* [QUESTIONS TO ANSWER]:
A – In the story about the Tercel, how long did the conversation with the neighbor last?
B – From the story about the Tercel, reproduce the passage from "I could see" up to and including "for homeowners anymore.", substituting "hamster-powered" for "squirrel-powered".
C – Resume the story about the Tercel at the point where it stops, and carry it further.

##### GIVEN TEXT #####

Anyway, I suddenly have a story about the shitty starter on my shitty Tercel going to shit. (I swear, I’m like a walking thesaurus.)

Last weekend my Tercel was having some trouble getting started, so after an entire afternoon wasted trying to find a copy of a Chilton’s guide for a 96 Tercel (surprise! It doesn’t exist!) and finding a retailer that carries a replacement starter for a 96 Tercel that doesn’t cost a hojillion dollars, I decided that I’d just let the car sit in the driveway until I figured out exactly what I needed to do to fix the car quickly and painlessly. So I borrowed my parent’s old, beat-up, never-gets-driven pickup truck to use in the meantime.

I drove the truck back down to my house and parked it in one of the spots in the nearby apartment complex. Now, I must admit that I have a rather ample driveway, but I didn’t want to park the truck in it because whereas 2 cars are comfortable, 3 cars are a pain in the fucking ass. Plus I went out of my way to park the truck in a spot that’s furthest away from any of the buildings, and in a spot that almost never has a car in it, and at the end of a row of 45 other empty parking spaces that are closer to the building. The truck sat in that spot for a whole day and the closest car that parked to it was 4 spots away.

I walk outside yesterday and see my (drunken, shirtless) neighbor talking to a guy as they’re peering inside of my truck. The guy leaves and goes inside the apartment complex, and my neighbor starts wobbling back to his door.

“Hey, is there something wrong with that truck?” I call out. The neighbor wobbles over to me and goes on at length about how a) the truck doesn’t have a parking pass for the apartment complex, b) the guy he was talking to lives in the complex and though he’s nice he wouldn’t trust the guy as far as he could throw him, and he’ll probably call the rental office about having the truck towed, c) that’s why people always park in front of our house, because they’re shacking up with someone in the apartments, and d) they’ll probably tow the truck.

I explain that it’s my truck and he says b, a, d, c. So I say that I’ll move the truck and he says d, b, c, a. I say, “Okay, I should probably move the truck then.” He says, c, d, a, b. This went on for about 15 minutes, and this is why I don’t exactly relish speaking with my neighbor. The repetitive feedback loop of information really wears on my already tenuous grip of sanity.

I was finally able to get my truck moved and figured the whole thing was over until about 30 minutes later when a tow truck came rumbling down our street. He did a lap of the apartment complex and not finding a red truck moved on… until he spied it in my driveway.

I could see from the window that his tiny squirrel-powered brain was churning away, trying to come up with a suitable reason for trespassing in order to tow the truck, and after the smoke poured out of his ears I guess he decided to move on. Or maybe his brain told him, “Need eat. Then poopy.”

But at least I learned something from the apartment-douchebag: territorial suburban pissing contests aren’t just for homeowners anymore.

##### DATA SHOWN #####

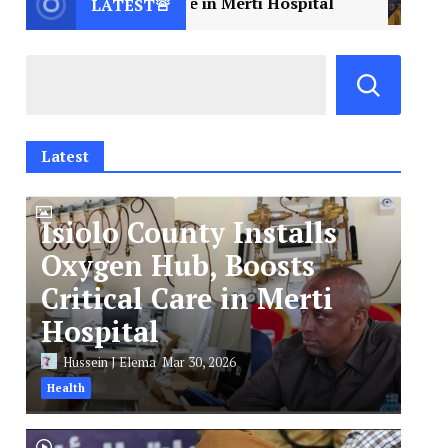
tical Care in Merti Hospital
2
Libya Mourns a 
LATEST🚨
Latest
Isiolo County Installs
Oxygen Hub, Boosts
Critical Care in Merti
Hospital
Hussein J Elema
Mar 30, 2026
Health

#####

* [ANSWER SECTION]:
A – About 15 minutes.

B –
I could see from the window that his tiny hamster-powered brain was churning away, trying to come up with a suitable reason for trespassing in order to tow the truck, and after the smoke poured out of his ears I guess he decided to move on. Or maybe his brain told him, “Need eat. Then poopy.”

But at least I learned something from the apartment-douchebag: territorial suburban pissing contests aren’t just for homeowners anymore.

C –
It’s this or hearing about staining my deck.

Alright children, gather round because Uncle ACW is going to tell you a story. But don’t gather too close because the mean old judge said I had to stay at least 10 feet away from all minors after the “pudding catapult” incident. There you go. Now settle down, and listen up.

A long long time ago a magical wizard lived in some sort of house or something somewhere. Let’s say a split-level two-bedroom in the suburbs. Whatever. Anyway, this wizard invents a magical device for people to share information about what they find interesting, and he decides to call it a blog for some reason. Maybe he was an idiot. I don’t know. Shut up. Initially blogs weren’t very popular, because the Crazy Cat Ladies of Eastern Bonkersville dominated the blogs. Slowly but surely other people added their own blogs, and they became a rich tapestry of varied interests. Anyone could learn more about seemingly random strangers from all over the world, and suddenly, everyone had a blog.

Slowly things started to go bad, but it was almost imperceptible. Blogationistratas, as the blogsite owners were known, felt pressure from readers and other blogationistratas to update their blogs with new posts as frequently as possible, so the blogs eventually reverted back to the content of the Crazy Cat Ladies, or worse! Some blogationistratas resorted to hackneyed writing devices like storytelling because the only thing they had going on in their lives was staining their deck and replacing a failing starter on their 1996 POS Tercel, and they couldn’t find a way to make a funny or interesting story out of that.

Eventually all blogs became monuments to tedium and monotony as blogationistratas became too lazy to even create nonsensical non-posts as a way to explain the lack of new content. The days and years that followed that period were marked by posts that described in infinitesimal detail mundane acts like walking, chewing, and brushing teeth.

Eventually the spell was broken, because I guess a bad spell was cast at some point or something, and interesting content flowed forth once more, because maybe the witch or wizard or troll or whatever that cast the spell was killed and that’s what broke the spell. I don’t even care. But anyway the point is everybody agreed that the boring stuff was at least as good as, if not only slightly worse than, reading nothing.

Or maybe he’s just a moron

The other day I was driving home from work, and I happened upon an accident at the intersection detailed below.

map plain

I had already waited through one cycle of the light and could tell that something was going on in the intersection in front of me. Once all the cars that were able to do so made it through the light and across the intersection, I saw that two cars had collided directly across the intersection from me. Once again, this has been detailed below for your convenience.

accident

As I was waiting at the light, with no cars obstructing my view of the accident, a police car sped past me on the right and approached the scene, parked his car and lazily exited the vehicle and approached the scene. Seeing as how the the intersection was already jacked up from the accident, where do you think the cop parked?

Continue reading ‘Or maybe he’s just a moron’

It ends. Now.

Glitzy:
“What tips / advice do you have for the folken who are considering going to grad school and working full time?”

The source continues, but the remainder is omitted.